*GOAL 1*.
Name every person the speech on public service job cuts refers to by title and surname.
*GOAL 2*.
Reproduce the passage of the speech on public service job cuts that runs from "I know the education" up to and including "over. It cannot be done.".

I am sure the Priorities Review Board is going to have the greatest difficulty in telling you where 3,000 jobs can go. You may not sack people, Mr Duby, but it means you are going to take people out of the housing branch, or out of the Education Department or somewhere else. People are going to go; jobs are going to disappear and services to the community are going to suffer because behind every person there is a service to the community.

I have been interested in this for some time. Since the figure of 17,000 public servants is often bandied around, I asked the Chief Minister late last year for some detail of that. It is true, we have about 17,000 public servants, 16,834 equivalent full-time, as at some stage in September last year. It seems a lot of people but bear in mind that in our administration we have state-type functions, we have municipal-type functions and we have the functions that in other places are often performed by statutory authorities - like water and electricity servicing. So we do need that large force. Where are these cuts going to come from? Does it mean 200 people a year? I am sorry, Mr Duby, it might not be people, they are being attritionised or whatever, but there are likely to be 200 jobs a year disappearing out of the education sector. That is what it is going to mean over five years. I do not know where they are going to come from.

I know the education sector fairly well and I can speak about it. I do not know the health one so I will not touch that one. There is no fat at all left in the education sector. You cannot cut that sector any more; it cannot be done. Mr Moore expressed a view last year that the office was bloated; there were too many people in the office. I am sure Dr Kinloch and Mr Humphries, now having some experience of it, would agree that the Education Department is not bloated. There is no fat left in the Education Department. If you start to take 200 jobs a year away from that then the Education Department, the teaching system, the delivery of education to our students, will all suffer severely. This will be the case all over. It cannot be done.

Mr Duby, I see you have notes for your speech which you will no doubt stand up shortly to deliver. You might tell us whether you agree with your Treasurer about those 3,000 jobs over five years. I would be most interested to hear your response to that.

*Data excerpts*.

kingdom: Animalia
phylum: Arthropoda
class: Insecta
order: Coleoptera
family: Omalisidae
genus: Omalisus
...
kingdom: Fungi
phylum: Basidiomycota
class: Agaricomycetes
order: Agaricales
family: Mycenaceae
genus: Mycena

*FULL ANSWER 1*.
Mr Duby, Mr Moore, Dr Kinloch, Mr Humphries

*FULL ANSWER 2*.
I know the education sector fairly well and I can speak about it. I do not know the health one so I will not touch that one. There is no fat at all left in the education sector. You cannot cut that sector any more; it cannot be done. Mr Moore expressed a view last year that the office was bloated; there were too many people in the office. I am sure Dr Kinloch and Mr Humphries, now having some experience of it, would agree that the Education Department is not bloated. There is no fat left in the Education Department. If you start to take 200 jobs a year away from that then the Education Department, the teaching system, the delivery of education to our students, will all suffer severely. This will be the case all over. It cannot be done.